Say whether each statement agrees with the forum thread, answering yes or no and quoting the exact words of the thread that decide it. 1. With CenturyLink as primary and StarLink as the fail-over, the connection stayed solid for several hours. 2. Applying the Starlink update stopped the drops. 3. With StarLink as primary, the drops came every 15 minutes.

◆ **Document text**:
"""

Netgate Discussion Forum
    • Categories
    • Recent
    • Tags
    • Popular
    • Users
    • Search
    • Register
    • Login

    Dual WAN Fail-over Issue - Tier 1 WAN frequently failing upon activation of the second Tier 2 WAN

    Scheduled Pinned Locked Moved Routing and Multi WAN
    87 Posts 5 Posters 7.7k Views
    Loading More Posts
    • Oldest to Newest
    • Newest to Oldest
    • Most Votes
    Reply
    • Reply as topic
    Log in to reply
    This topic has been deleted. Only users with topic management privileges can see it.
    • J
      jimeez @preston
      last edited by jimeez

      @preston

      One more item to add to the list of discoveries, I tried making CentruyLink the primary interface this morning with StarLink the backup fail-over. No issues. The connection remained solid for several hours with both interfaces active. As soon as I switched it back to StarLink as primary and CenturyLink as fail-over the drop s started all over again. Every 15 minutes on the exact 15 minute mark.

      I don't know how this is NOT a StarLink issue.

      P 1 Reply Last reply Reply Quote 1
      • P
        preston @jimeez
        last edited by preston

        @jimeez

        I can confirm the same on my end. When CL is primary, it stays up.

        Question about your setup: What are you using for DNS servers? Are you using something like 1.1.1.1 or 8.8.8.8? I've tried different combinations and nothing seems to matter.

        J 1 Reply Last reply Reply Quote 0
        • J
          jimeez @preston
          last edited by

          @preston said in Dual WAN Fail-over Issue - Tier 1 WAN frequently failing upon activation of the second Tier 2 WAN:

          @jimeez

          Question about your setup: What are you using for DNS servers? Are you using something like 1.1.1.1 or 8.8.8.8? I've tried different combinations and nothing seems to matter.

          Yeah, I use four DNS servers. In this order

          8.8.8.8
          8.8.4.4
          (and then two other DNS servers from a geographically local ISP)
          
          1 Reply Last reply Reply Quote 0
          • P
            preston
            last edited by preston

            I still haven't found a solution...

            • Starlink pushed an update yesterday. I applied it, no change.

            • I finally fiddled with the Advanced DHCP configuration, no change.

            • I switched back to ISC DHCP again (the Kea service keeps crashing/stopping when adding Centurylink), no change.

            J 1 Reply Last reply Reply Quote 0
            • J
              jimeez @preston
              last edited by jimeez

              @preston

              Same here. I have spread this information to several folks that are much more knowledgeable than I am and have not figured out a solution.

              One of these people suggested using tcdump to capture activity on both the LAN and WAN side when the drop occurs on the 15 minute mark. I haven't done that yet. Might mess around with it today.

              I really think you're on to something with the "dhclient 86826 bound to 76.0.28.79 – renewal in 900 seconds”. But I don't know what to do with it. I have not dug around in the CenturyLink modem settings yet. But maybe there is something that changed on CenturyLink's end? Would be curious to see the date of the most recent firmware and if it corresponds to the onset of our problem.

"""

◆ **Data**:
"""

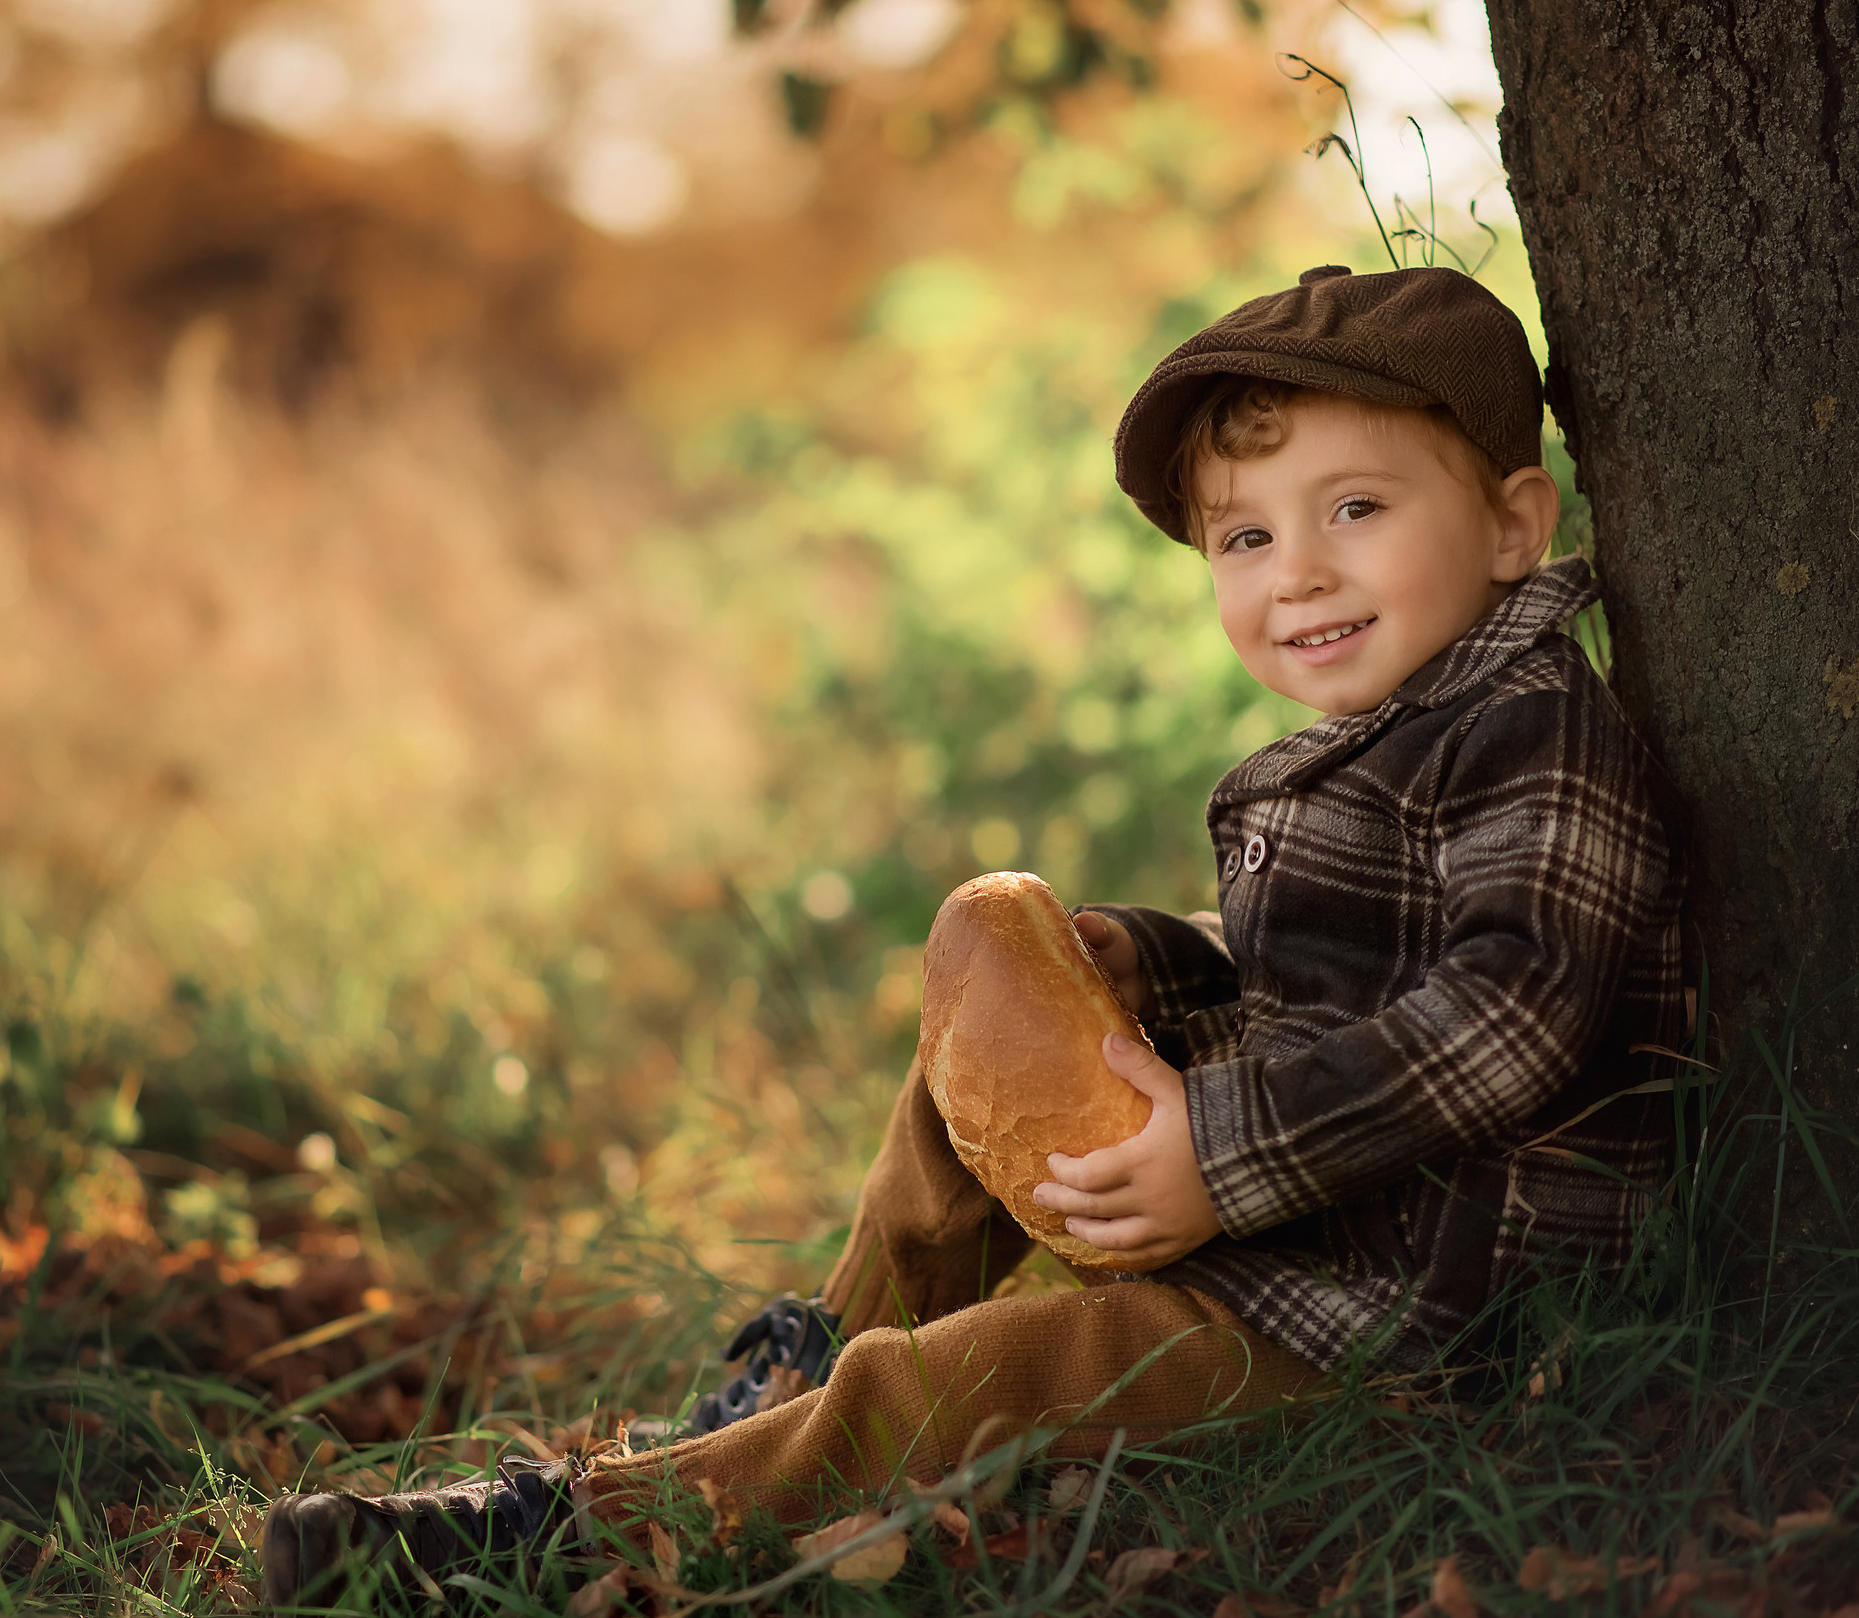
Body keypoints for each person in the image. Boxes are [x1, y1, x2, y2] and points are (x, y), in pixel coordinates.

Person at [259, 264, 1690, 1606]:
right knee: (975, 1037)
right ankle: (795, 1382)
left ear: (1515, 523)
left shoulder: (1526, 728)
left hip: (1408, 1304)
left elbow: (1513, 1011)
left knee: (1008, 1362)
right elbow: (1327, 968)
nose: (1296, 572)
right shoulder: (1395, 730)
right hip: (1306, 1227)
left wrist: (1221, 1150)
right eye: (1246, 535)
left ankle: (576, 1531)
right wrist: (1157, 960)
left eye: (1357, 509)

"""
"""

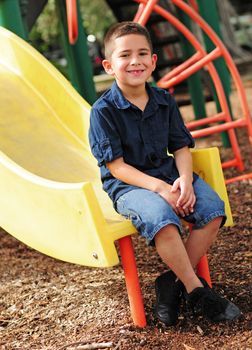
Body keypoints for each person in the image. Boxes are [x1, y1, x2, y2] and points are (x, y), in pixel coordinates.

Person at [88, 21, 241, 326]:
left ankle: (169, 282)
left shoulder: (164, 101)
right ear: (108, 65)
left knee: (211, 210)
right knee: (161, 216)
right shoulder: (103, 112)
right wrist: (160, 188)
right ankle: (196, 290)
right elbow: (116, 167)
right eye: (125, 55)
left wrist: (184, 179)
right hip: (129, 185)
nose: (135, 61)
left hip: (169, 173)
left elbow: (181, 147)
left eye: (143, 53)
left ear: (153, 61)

"""

◆ **Task output**:
1. Yes: "The connection remained solid for several hours with both interfaces active."
2. No: "Starlink pushed an update yesterday. I applied it, no change."
3. Yes: "Every 15 minutes on the exact 15 minute mark."